Cloud Block Device Flow Control Strategies

QoS Rate Limiting Algorithms Introduction

Rate limiting strategies mainly include token bucket and leaky bucket, which are introduced as follows.

Token Bucket

Wiki’s algorithm description of token bucket is as follows:

A token is added to the bucket every 1/r seconds.
The bucket can hold at the most b tokens. If a token arrives when the bucket is full, it is discarded.
When a packet (network layer PDU) of n bytes arrives,
- if at least n tokens are in the bucket, n tokens are removed from the bucket, and the packet is sent to the network.
- if fewer than n tokens are available, no tokens are removed from the bucket, and the packet is considered to be non-conformant.

A bucket with fixed capacity holds a certain number of tokens, where the bucket’s capacity is the upper limit of token count. The number of tokens in the bucket is replenished at fixed intervals until the bucket is full. An IO request will consume one token; if there are tokens in the bucket, the IO request is allowed after consuming a token; otherwise, it cannot be allowed (the algorithm can choose whether to discard the IO request). If rate limiting is based on byte count, each IO will consume tokens equivalent to the iosize.
□ □ □
> _QUESTIONS_
1 - Summarize the text on cloud block device flow control in two sentences.
2 - According to the text on flow control, what happens to a token that arrives when the bucket is already full?
3 - Resume the text on cloud block device flow control, starting after its last sentence.
The entries come from a separate source and are unrelated to the text on flow control.

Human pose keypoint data
□ □ □
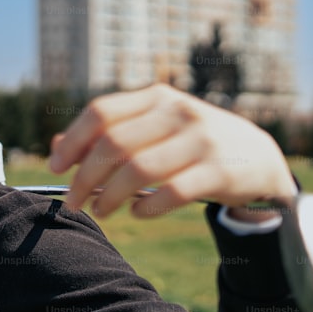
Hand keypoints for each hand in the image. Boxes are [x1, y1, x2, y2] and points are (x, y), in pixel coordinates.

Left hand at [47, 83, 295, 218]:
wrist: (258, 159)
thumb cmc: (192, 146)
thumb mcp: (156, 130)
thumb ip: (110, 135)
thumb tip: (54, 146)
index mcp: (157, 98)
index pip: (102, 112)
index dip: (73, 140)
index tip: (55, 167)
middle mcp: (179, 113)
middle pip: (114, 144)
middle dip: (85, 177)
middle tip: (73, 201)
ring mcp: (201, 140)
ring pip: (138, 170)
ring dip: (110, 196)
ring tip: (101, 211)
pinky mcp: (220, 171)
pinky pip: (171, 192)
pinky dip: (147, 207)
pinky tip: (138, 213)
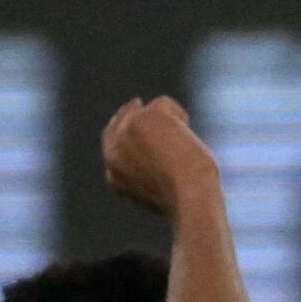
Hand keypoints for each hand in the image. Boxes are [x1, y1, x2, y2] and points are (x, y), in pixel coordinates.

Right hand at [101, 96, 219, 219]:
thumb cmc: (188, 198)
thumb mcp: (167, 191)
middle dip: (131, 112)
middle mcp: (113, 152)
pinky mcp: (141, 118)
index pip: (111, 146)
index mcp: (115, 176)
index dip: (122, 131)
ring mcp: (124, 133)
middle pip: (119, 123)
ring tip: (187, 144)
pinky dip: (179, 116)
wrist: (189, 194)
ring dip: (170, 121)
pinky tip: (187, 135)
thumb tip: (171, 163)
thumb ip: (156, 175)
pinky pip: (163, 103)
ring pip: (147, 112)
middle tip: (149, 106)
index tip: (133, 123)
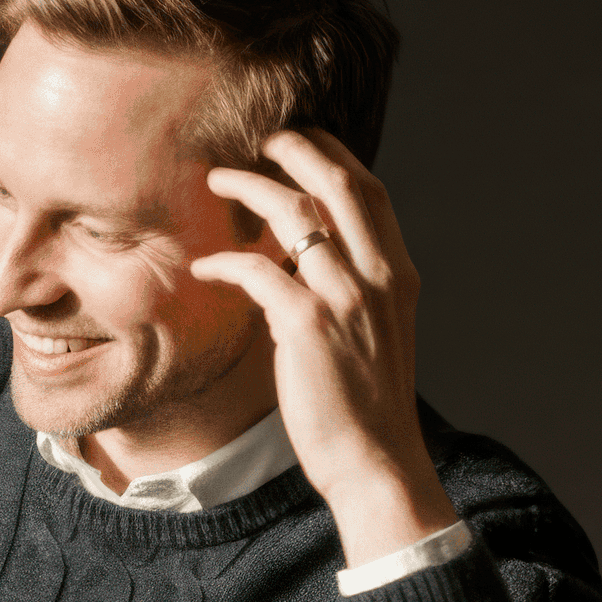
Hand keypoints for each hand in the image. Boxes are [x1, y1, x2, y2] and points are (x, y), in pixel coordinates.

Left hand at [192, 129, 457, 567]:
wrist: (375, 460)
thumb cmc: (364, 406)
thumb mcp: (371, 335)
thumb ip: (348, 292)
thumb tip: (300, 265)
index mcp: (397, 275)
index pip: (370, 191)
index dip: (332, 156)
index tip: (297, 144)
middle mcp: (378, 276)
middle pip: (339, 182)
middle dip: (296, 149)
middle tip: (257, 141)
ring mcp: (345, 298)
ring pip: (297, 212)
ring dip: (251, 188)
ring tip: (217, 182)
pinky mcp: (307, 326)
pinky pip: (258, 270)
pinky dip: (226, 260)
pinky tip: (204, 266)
□ □ □
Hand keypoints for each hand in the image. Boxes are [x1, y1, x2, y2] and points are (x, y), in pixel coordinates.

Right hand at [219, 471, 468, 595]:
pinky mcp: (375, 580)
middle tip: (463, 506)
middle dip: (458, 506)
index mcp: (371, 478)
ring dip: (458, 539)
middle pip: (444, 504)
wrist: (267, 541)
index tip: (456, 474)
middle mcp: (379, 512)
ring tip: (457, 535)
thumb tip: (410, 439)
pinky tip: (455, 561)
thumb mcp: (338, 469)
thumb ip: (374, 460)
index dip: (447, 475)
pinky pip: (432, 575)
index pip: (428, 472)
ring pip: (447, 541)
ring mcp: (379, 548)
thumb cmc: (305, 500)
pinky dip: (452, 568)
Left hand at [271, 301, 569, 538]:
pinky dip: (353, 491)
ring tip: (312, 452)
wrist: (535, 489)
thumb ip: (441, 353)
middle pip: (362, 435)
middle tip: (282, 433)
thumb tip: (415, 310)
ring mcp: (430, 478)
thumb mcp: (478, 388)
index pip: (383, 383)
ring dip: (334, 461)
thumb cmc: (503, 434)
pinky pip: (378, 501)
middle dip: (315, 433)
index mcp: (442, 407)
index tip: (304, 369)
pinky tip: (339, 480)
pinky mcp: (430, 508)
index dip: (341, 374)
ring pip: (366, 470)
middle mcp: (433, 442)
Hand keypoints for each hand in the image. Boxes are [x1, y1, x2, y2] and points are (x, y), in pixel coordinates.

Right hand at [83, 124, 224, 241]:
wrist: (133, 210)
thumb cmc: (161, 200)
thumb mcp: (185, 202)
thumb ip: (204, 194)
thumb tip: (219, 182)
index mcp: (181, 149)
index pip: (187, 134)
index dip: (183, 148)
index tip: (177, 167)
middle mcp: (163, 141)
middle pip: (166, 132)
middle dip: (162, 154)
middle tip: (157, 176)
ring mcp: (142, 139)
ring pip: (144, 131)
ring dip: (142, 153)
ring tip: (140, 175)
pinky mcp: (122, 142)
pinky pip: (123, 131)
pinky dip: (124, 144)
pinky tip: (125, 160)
□ □ □
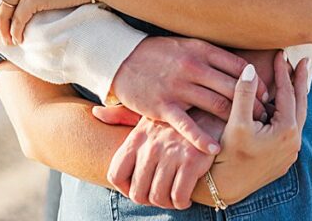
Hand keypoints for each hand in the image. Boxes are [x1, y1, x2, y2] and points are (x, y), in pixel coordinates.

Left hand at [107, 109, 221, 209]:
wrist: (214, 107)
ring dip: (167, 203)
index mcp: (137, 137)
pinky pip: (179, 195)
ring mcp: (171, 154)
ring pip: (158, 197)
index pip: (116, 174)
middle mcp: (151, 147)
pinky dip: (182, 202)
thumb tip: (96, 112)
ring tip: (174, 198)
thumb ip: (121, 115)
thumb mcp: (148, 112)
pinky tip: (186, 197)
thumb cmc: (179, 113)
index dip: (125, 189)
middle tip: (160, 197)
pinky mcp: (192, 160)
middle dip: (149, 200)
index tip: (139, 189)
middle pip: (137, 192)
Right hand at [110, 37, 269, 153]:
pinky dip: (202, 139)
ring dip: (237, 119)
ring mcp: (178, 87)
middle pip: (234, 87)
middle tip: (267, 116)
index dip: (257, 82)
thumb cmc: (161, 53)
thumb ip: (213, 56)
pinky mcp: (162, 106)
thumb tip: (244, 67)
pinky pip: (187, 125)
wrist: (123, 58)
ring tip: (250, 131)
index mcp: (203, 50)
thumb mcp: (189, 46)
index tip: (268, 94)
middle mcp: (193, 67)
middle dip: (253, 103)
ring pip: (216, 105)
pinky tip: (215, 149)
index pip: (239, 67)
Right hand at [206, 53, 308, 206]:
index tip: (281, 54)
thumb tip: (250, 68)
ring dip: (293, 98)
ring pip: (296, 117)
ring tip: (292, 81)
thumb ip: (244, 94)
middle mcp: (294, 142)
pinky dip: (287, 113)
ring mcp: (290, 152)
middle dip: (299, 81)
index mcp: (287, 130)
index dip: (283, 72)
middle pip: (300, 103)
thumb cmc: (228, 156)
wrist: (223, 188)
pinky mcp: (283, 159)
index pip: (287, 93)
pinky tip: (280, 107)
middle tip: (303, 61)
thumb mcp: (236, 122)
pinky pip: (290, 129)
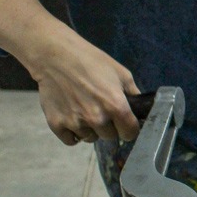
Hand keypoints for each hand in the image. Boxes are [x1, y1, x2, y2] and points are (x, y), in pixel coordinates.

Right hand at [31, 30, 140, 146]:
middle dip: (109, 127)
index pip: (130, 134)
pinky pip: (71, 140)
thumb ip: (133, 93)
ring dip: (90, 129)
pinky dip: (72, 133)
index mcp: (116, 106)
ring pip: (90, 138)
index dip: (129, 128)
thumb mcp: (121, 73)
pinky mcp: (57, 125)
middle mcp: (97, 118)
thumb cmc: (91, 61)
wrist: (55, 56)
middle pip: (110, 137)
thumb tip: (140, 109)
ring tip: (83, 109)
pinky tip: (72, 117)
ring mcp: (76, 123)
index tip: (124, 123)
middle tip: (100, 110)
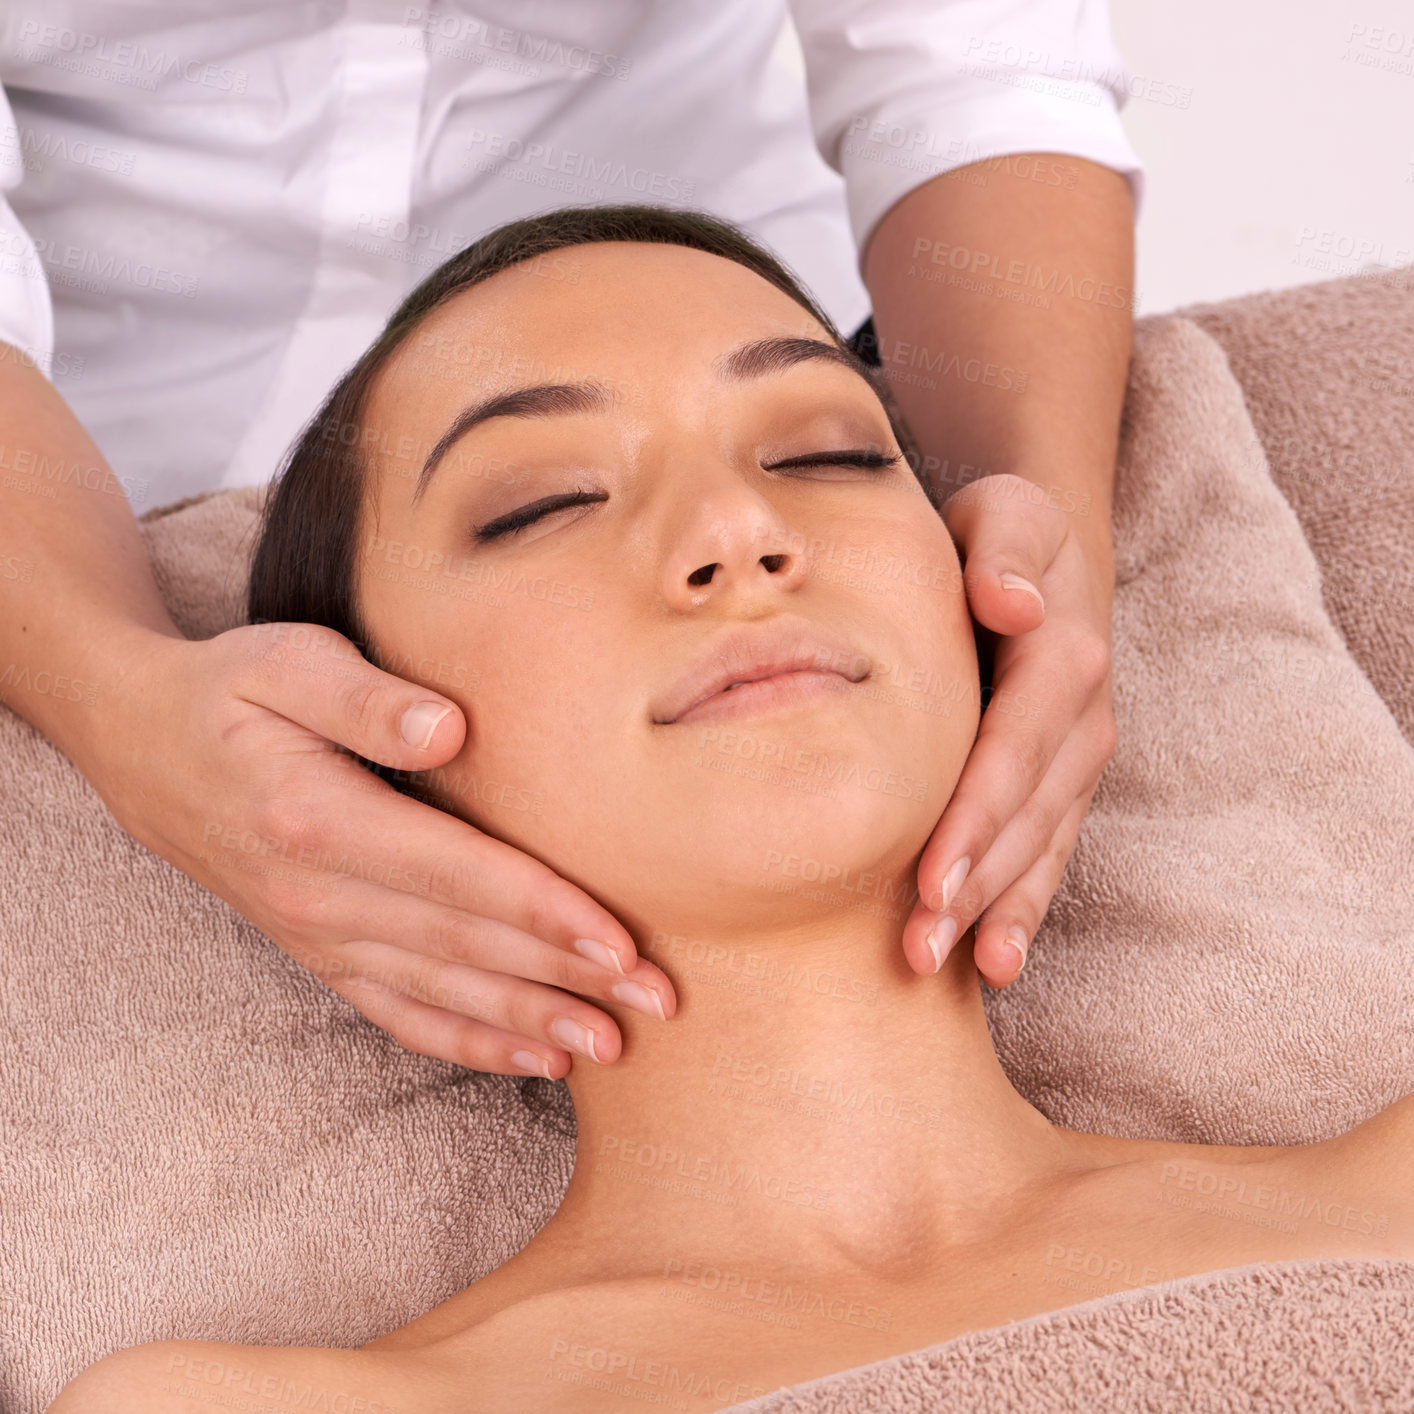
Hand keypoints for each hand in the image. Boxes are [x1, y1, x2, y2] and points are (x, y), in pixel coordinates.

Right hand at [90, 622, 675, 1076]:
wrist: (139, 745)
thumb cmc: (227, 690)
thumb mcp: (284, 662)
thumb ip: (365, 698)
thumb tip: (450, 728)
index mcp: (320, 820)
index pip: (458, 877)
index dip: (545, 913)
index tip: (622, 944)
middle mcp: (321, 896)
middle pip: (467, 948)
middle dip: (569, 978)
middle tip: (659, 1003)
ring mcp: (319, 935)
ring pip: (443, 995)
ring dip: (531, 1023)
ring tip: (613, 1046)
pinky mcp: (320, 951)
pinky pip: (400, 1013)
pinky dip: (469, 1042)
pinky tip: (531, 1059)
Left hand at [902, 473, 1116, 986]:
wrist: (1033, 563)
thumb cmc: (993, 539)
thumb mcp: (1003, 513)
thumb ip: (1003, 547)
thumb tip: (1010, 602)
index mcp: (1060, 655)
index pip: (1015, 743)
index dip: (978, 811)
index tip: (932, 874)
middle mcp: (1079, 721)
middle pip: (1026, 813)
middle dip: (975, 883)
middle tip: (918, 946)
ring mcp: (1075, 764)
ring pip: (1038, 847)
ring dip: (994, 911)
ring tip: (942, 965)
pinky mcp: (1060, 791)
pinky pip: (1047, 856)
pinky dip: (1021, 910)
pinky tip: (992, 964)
□ □ □
> _ANSWERS BY ITEM_
1 - Rate limiting strategies mainly include the token bucket and the leaky bucket. In the token bucket, a fixed-capacity bucket is refilled with tokens at fixed intervals until full, and an IO request is allowed only if it can consume a token, or tokens equal to its iosize when limiting by byte count.

2 - It is discarded.

3 -
Based on the above description, we can understand that the token bucket algorithm can achieve the following effects:

The token bucket algorithm can control the rate of processing IO requests by controlling the token replenishment rate;
The token bucket algorithm allows a certain degree of burst—as long as the tokens in the bucket are not exhausted, IO requests can immediately consume tokens and be allowed through. During this period, the IO request processing rate will be greater than the token replenishment rate, where the token replenishment rate actually represents the average processing rate;
**The token bucket algorithm cannot control the upper limit of burst rate and burst duration. The burst duration is determined by the actual IO request rate. If the actual IO request rate is greater than the token replenishment rate and remains constant, then: Burst duration = Token bucket capacity / (Actual IO request rate - Token replenishment rate)

Leaky Bucket

Leaky bucket as a meter

Wiki defines Leaky bucket as a meter as follows:

A fixed capacity bucket, associated with each virtual connection or user, leaks at a fixed rate.
If the bucket is empty, it stops leaking.
For a packet to conform, it has to be possible to add a specific amount of water to the bucket: The specific amount added by a conforming packet can be the same for all packets, or can be proportional to the length of the packet.
If this amount of water would cause the bucket to exceed its capacity then the packet does not conform and the water in the bucket is left unchanged.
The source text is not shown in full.